**Task prompt:**
Take from the listing each line that has the string "ModuleNotFoundError".
··· Dataset excerpts ···
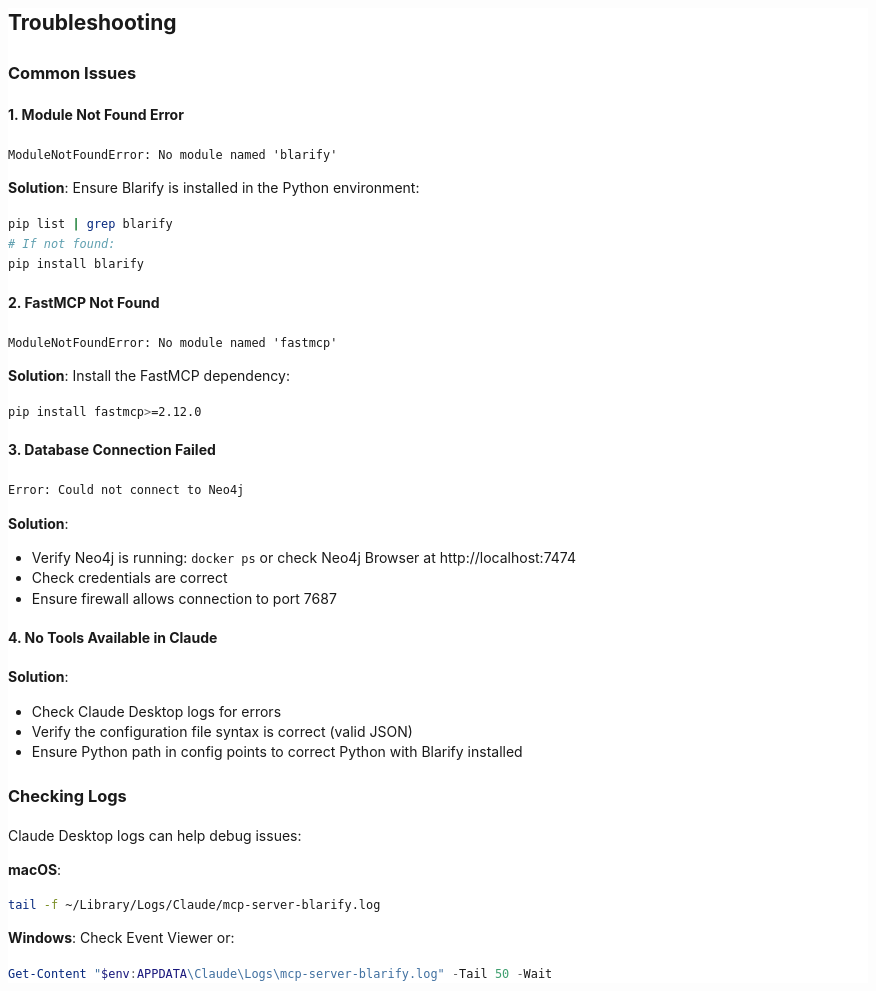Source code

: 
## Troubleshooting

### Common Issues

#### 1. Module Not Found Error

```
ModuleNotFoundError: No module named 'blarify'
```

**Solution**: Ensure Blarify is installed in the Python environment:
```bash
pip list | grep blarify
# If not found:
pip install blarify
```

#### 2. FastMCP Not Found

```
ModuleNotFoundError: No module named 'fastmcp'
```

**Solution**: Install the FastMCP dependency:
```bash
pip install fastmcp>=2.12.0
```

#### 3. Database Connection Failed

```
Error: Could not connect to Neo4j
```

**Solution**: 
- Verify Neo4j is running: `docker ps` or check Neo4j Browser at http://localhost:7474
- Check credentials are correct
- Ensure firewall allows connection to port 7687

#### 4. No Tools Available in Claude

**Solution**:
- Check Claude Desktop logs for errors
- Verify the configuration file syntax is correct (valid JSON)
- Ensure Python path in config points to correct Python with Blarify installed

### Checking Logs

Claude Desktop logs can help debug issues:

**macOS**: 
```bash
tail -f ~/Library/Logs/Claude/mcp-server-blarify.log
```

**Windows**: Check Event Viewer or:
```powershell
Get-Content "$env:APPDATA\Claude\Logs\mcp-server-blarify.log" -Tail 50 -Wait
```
···
**Task result:**
ModuleNotFoundError: No module named 'blarify'
ModuleNotFoundError: No module named 'fastmcp'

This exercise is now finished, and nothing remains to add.